## [About this exercise]
Transcribe the saved entries character for character, from the very first line through the line containing "gueule de truand, à", both included.

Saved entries
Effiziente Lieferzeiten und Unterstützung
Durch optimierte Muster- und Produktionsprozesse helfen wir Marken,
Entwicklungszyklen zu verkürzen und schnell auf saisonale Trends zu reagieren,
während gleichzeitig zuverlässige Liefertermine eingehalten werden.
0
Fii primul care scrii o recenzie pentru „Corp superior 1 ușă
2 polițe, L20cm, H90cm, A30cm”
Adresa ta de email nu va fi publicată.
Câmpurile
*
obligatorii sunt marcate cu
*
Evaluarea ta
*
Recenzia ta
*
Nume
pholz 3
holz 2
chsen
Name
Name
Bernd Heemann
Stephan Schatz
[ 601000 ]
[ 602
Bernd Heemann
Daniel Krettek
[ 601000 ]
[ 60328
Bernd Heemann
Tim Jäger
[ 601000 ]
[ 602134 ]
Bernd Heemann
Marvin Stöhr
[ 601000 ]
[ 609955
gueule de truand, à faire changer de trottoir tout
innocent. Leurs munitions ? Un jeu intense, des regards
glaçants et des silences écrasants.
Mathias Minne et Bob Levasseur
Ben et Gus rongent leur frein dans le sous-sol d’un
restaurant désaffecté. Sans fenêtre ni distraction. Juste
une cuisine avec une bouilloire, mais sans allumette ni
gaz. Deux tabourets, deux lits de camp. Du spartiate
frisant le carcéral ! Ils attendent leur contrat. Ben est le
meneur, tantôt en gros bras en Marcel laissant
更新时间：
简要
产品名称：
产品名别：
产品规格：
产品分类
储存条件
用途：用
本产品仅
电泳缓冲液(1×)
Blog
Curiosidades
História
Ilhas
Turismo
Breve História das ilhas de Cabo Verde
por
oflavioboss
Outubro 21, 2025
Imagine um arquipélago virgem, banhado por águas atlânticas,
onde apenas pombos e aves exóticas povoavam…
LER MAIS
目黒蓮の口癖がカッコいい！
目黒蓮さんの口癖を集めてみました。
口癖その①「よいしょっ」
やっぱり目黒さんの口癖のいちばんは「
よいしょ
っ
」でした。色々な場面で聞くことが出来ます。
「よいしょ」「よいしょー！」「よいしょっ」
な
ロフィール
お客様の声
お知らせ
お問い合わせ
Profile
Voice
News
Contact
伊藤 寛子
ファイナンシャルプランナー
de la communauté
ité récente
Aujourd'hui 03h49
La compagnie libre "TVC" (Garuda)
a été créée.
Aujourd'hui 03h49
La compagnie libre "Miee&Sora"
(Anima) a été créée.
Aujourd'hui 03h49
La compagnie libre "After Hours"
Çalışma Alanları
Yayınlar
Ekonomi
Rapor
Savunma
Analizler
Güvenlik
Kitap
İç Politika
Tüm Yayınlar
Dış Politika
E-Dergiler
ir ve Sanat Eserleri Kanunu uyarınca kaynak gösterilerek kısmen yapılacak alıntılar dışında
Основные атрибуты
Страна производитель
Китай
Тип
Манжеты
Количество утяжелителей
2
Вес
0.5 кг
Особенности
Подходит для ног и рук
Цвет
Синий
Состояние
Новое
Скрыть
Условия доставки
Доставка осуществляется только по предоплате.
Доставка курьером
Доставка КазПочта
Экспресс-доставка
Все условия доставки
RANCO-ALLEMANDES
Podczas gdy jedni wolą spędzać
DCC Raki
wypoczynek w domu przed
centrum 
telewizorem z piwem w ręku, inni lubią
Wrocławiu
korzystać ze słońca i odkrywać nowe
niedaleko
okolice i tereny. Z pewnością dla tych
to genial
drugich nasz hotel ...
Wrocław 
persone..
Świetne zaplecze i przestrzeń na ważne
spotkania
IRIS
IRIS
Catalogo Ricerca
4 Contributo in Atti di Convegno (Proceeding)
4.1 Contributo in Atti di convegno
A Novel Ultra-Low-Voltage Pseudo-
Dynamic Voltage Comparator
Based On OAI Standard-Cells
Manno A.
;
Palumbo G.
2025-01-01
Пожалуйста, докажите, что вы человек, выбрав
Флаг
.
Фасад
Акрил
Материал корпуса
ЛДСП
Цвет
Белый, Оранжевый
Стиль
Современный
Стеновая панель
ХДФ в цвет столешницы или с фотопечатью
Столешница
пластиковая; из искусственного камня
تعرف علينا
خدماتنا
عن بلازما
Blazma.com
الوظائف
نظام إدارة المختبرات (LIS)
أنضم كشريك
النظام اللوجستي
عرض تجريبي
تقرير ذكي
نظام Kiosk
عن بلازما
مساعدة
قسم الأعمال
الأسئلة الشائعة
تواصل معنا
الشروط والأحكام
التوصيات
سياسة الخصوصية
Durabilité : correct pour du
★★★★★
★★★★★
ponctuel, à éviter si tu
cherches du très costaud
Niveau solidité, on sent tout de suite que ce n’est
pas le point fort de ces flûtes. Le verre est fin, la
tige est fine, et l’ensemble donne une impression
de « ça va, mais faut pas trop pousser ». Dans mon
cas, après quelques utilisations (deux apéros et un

## [Result]
Effiziente Lieferzeiten und Unterstützung
Durch optimierte Muster- und Produktionsprozesse helfen wir Marken,
Entwicklungszyklen zu verkürzen und schnell auf saisonale Trends zu reagieren,
während gleichzeitig zuverlässige Liefertermine eingehalten werden.
0
Fii primul care scrii o recenzie pentru „Corp superior 1 ușă
2 polițe, L20cm, H90cm, A30cm”
Adresa ta de email nu va fi publicată.
Câmpurile
*
obligatorii sunt marcate cu
*
Evaluarea ta
*
Recenzia ta
*
Nume
pholz 3
holz 2
chsen
Name
Name
Bernd Heemann
Stephan Schatz
[ 601000 ]
[ 602
Bernd Heemann
Daniel Krettek
[ 601000 ]
[ 60328
Bernd Heemann
Tim Jäger
[ 601000 ]
[ 602134 ]
Bernd Heemann
Marvin Stöhr
[ 601000 ]
[ 609955
gueule de truand, à faire changer de trottoir tout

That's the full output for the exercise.